Exercise objective: Go to the line that includes "of the Project" and retype it, then every line after it to the end of the data, adding nothing.

Record extracts:

============

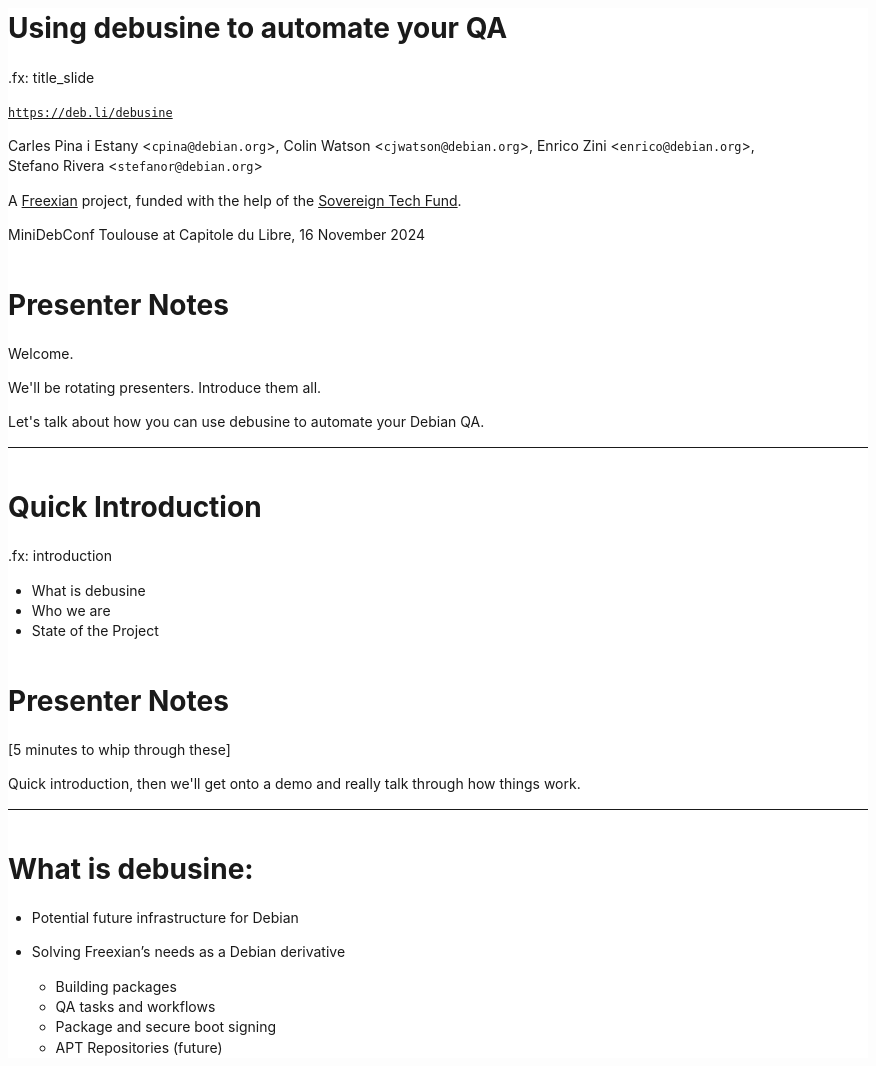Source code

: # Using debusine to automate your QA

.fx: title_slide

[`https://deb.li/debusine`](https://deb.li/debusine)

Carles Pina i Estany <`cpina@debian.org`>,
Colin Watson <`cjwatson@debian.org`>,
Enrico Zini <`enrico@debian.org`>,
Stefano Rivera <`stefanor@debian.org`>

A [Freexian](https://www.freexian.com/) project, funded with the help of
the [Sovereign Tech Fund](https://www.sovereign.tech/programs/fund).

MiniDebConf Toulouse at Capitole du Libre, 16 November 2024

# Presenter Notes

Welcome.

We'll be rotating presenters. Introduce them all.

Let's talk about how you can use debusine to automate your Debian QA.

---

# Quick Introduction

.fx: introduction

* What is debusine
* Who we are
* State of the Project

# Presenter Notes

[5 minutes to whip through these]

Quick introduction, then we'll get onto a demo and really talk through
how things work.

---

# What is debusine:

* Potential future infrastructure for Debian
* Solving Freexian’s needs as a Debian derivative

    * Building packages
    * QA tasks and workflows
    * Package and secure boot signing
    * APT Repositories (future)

============

Response area:
* State of the Project

# Presenter Notes

[5 minutes to whip through these]

Quick introduction, then we'll get onto a demo and really talk through
how things work.

---

# What is debusine:

* Potential future infrastructure for Debian
* Solving Freexian’s needs as a Debian derivative

    * Building packages
    * QA tasks and workflows
    * Package and secure boot signing
    * APT Repositories (future)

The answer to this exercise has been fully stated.